嬷嬷笑了:“这就对了,这第一颗扣子解开了,就证明公子心中还是知道自己身份的。既然知道自己身份,就要本本分分地伺候王爷,也没什么好害羞的。”
季华鸢闻言,低下头,嘴角划过一丝苦笑。
是啊,他都解了这第一个扣子,还装什么清高!
季华鸢的手顺着向下,一颗一颗地将扣子全都解了,心下一横,将衣裤一并脱了,脖子上的玉佩也解下来,一起放在一边。
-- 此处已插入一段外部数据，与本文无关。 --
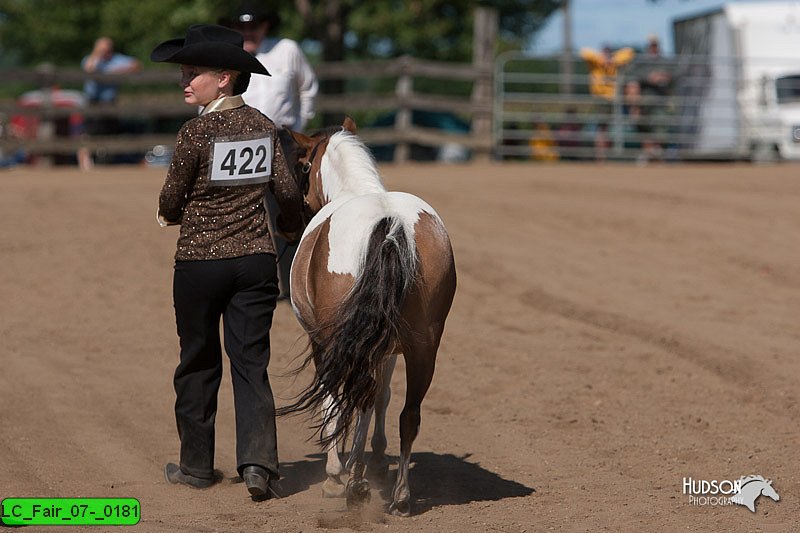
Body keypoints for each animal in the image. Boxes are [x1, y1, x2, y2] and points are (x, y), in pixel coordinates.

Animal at [280, 118, 456, 512]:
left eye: (302, 166)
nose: (292, 220)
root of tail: (391, 225)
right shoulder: (386, 348)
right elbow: (380, 397)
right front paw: (370, 464)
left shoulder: (326, 342)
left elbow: (336, 401)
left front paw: (339, 473)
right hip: (423, 346)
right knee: (408, 414)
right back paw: (400, 495)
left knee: (348, 398)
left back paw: (347, 482)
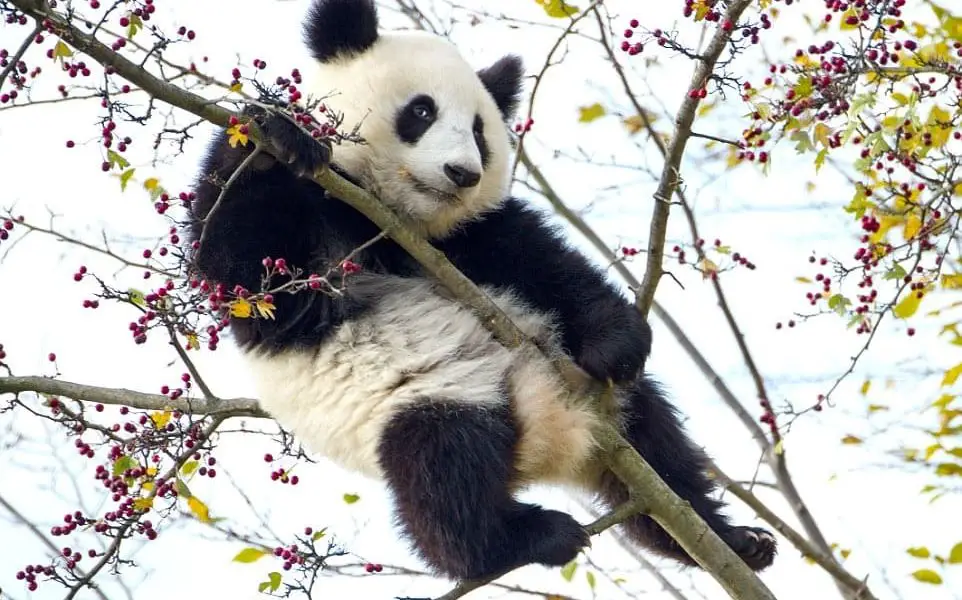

冷风从窗子里吹过,直接吹在季华鸢裸露的皮肤上,他微微打了一个寒颤,缓缓抱紧了身子。
他也是昔日琼华宴上指点江山的好男儿啊,怎么如今,竟然就脱光了缩在床上,要让宫里的嬷嬷使那些下流的手段来言周教呢。
嬷嬷看见季华鸢身上洁白如羊脂白玉的皮肤,纤细秀美的身形,尽管在宫中各色美人见得多了,一时间竟也有些赞叹。她缓缓道:“真是个好身子,公子好好利用,绝对能勾得王爷夜夜欲罢不能。”
“你住口!”季华鸢无力反抗,只能无限愤懑地低喝这一声。
嬷嬷冷笑一声,心道,做了娼女支还要人给写赞歌吗?神情不由得更是带了一分鄙夷,她又短促地笑了一声,冷道:“我先给公子里面带些东西,然后再给你染色。王爷说了,我不能碰到您的身子,所以还请公子自己翻过身去,将胯抬高些,动手分开臀瓣。”
季华鸢身上不由自主地轻颤着,他问道:“你要对我做什么!”
嬷嬷挑了一柄中等粗细的玉势,打开一盒香膏抹在玉势上,笑道:“我要做什么,公子应该心知肚明才是。”
季华鸢咬着唇,整个人都在发抖,瘦削的肩膀看起来更加单薄。如果北堂朝在这里,看见他竟是这么凄惨,是一定会犹豫心软的。只是可惜,北堂朝不在,他只是吩咐了这些,自己觉得很解气,却不知道这意味着季华鸢要承受些什么。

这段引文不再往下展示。